**What needs to be done**. Find every line of the data below that has "cells" in it. Reply with the number only.

<<<<

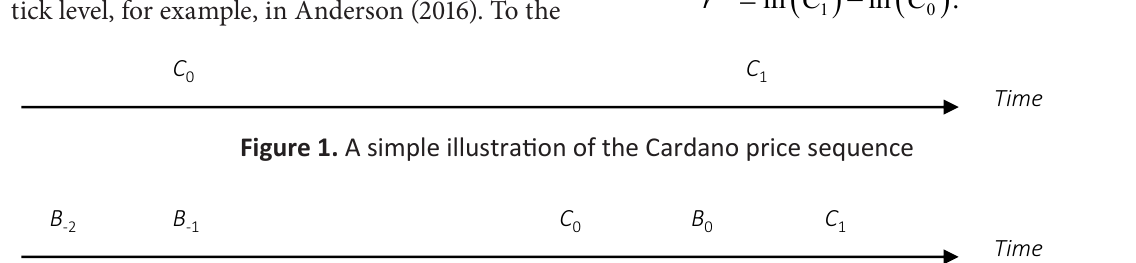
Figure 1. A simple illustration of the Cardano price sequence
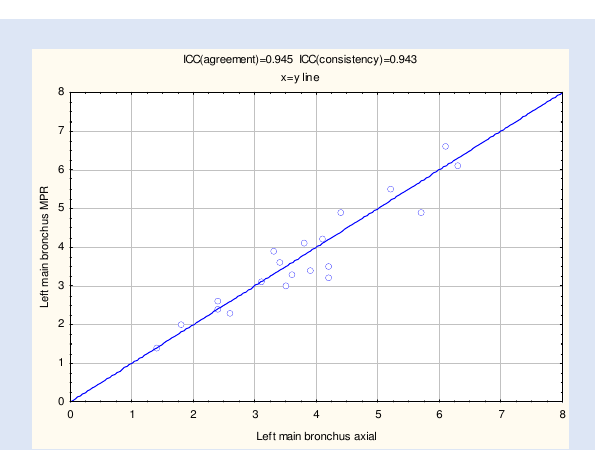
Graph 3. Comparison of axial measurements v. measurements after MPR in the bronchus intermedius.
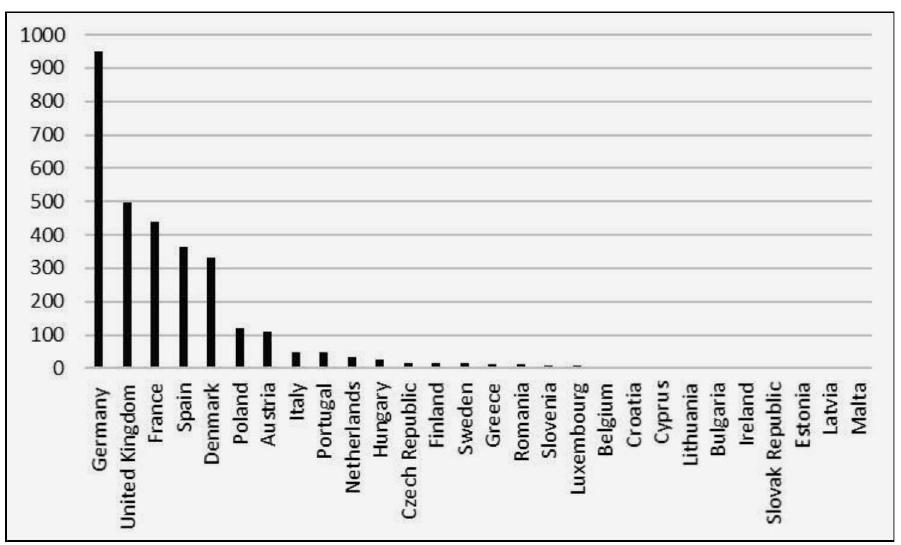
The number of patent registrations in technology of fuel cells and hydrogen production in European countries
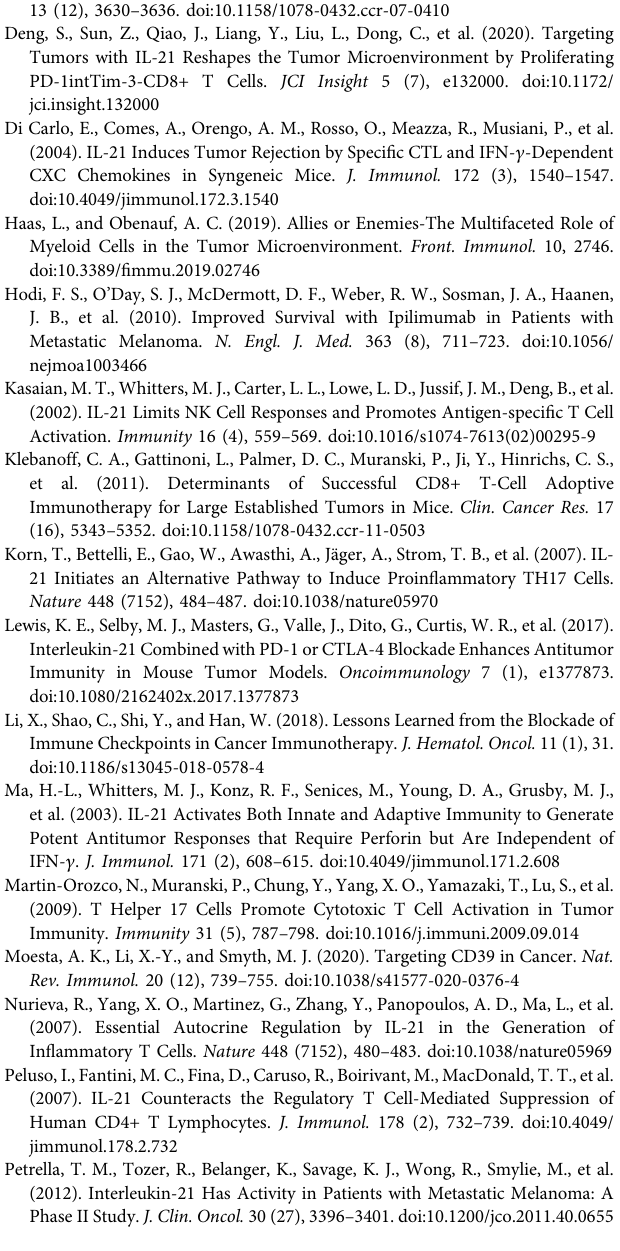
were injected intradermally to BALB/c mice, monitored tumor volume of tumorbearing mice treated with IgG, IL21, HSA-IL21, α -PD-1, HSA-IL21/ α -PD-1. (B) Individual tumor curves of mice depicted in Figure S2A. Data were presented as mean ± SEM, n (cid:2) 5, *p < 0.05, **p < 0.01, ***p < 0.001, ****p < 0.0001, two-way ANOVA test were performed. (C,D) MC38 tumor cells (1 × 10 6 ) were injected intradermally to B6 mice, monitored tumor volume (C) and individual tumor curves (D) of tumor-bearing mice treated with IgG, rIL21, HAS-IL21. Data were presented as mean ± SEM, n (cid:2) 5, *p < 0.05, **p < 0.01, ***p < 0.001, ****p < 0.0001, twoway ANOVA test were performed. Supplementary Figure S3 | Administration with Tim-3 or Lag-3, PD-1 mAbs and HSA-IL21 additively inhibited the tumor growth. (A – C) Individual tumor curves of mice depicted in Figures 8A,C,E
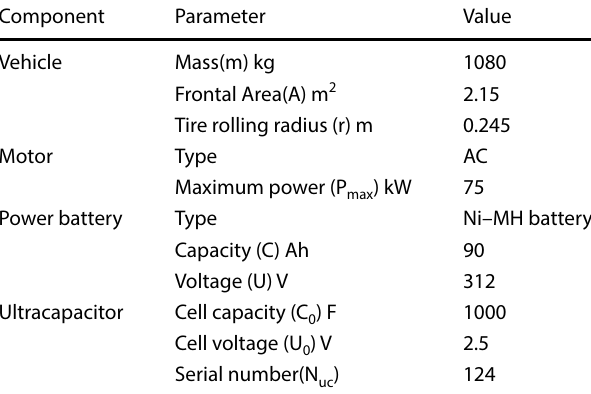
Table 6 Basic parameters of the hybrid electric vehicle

>>>>

**Reply**. 2